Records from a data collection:
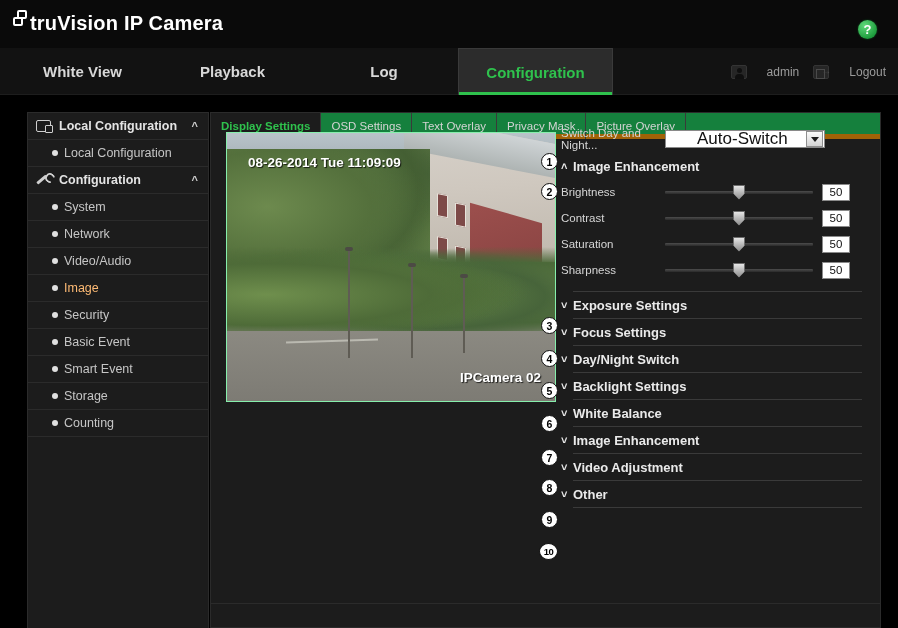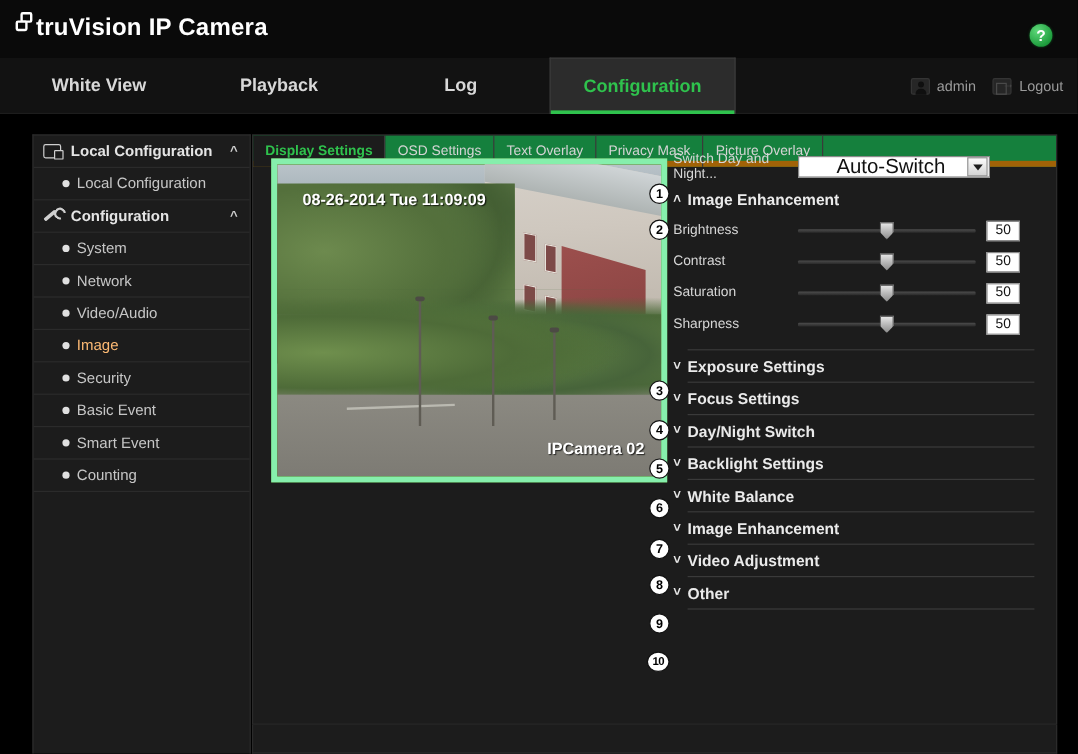--- a/index.html
+++ b/index.html
@@ -67,21 +67,21 @@
   }
   .nav-tab.t3::after {
     content: ""; position: absolute; left: 0; right: 0; bottom: 0;
     height: 3px; background: #2fc24d;
   }
   .nav-user {
     position: absolute; right: 12px; top: 0; height: 47px;
     display: flex; align-items: center; gap: 14px;
   }
   .nav-user .cell {
-    display: flex; align-items: center; gap: 6px;
+    display: flex; align-items: center; gap: 20px;
     color: #9b9b9b; font-size: 12px; justify-content: center;
   }
   .mini-icon {
     width: 16px; height: 14px; background: #262626;
     border: 1px solid #343434; border-radius: 2px;
     position: relative;
   }
   .mini-icon.user::before {
     content: ""; position: absolute; left: 5px; top: 2px;
     width: 5px; height: 5px; border-radius: 50%; background: #0f0f0f;
@@ -183,23 +183,23 @@
   .ctab.active {
     color: #2fc24d; font-weight: bold;
     background: #1c1c1c;
     border-right: 1px solid #3a3a3a;
   }
 
   
   .video {
     position: absolute; left: 15px; top: 19px;
     width: 330px; height: 270px;
-    border: 5px solid #86efac;
+    border: 1px solid #86efac;
     overflow: hidden;
-    background: #4d7c0f;
+    background: #8b5cf6;
   }
   .vid-sky {
     position: absolute; left: 0; top: 0; width: 100%; height: 38%;
     background: linear-gradient(180deg,#b9c3c9 0%, #9aa7ad 45%, #7e8d82 100%);
   }
   .vid-trees {
     position: absolute; left: 0; top: 6%; width: 62%; height: 54%;
     background:
       radial-gradient(ellipse at 20% 40%, #6d8a4e 0%, #54703c 45%, transparent 70%),
       radial-gradient(ellipse at 55% 30%, #5d7d46 0%, #445f33 50%, transparent 72%),
@@ -439,20 +439,24 @@
       <span class="dot"></span>
       <span>Security</span>
     </div>
     <div class="side-item">
       <span class="dot"></span>
       <span>Basic Event</span>
     </div>
     <div class="side-item">
       <span class="dot"></span>
       <span>Smart Event</span>
+    </div>
+    <div class="side-item">
+      <span class="dot"></span>
+      <span>Storage</span>
     </div>
     <div class="side-item">
       <span class="dot"></span>
       <span>Counting</span>
     </div>
   </div>
 
   <div class="content">
 
     <div class="tabstrip">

● Exercise objective:
Wherever the string "background" appears in the entries above, list that line.

● Expected answer:
     height: 3px; background: #2fc24d;
     width: 16px; height: 14px; background: #262626;
     width: 5px; height: 5px; border-radius: 50%; background: #0f0f0f;
     background: #1c1c1c;
-    background: #4d7c0f;
+    background: #8b5cf6;
     background: linear-gradient(180deg,#b9c3c9 0%, #9aa7ad 45%, #7e8d82 100%);
     background:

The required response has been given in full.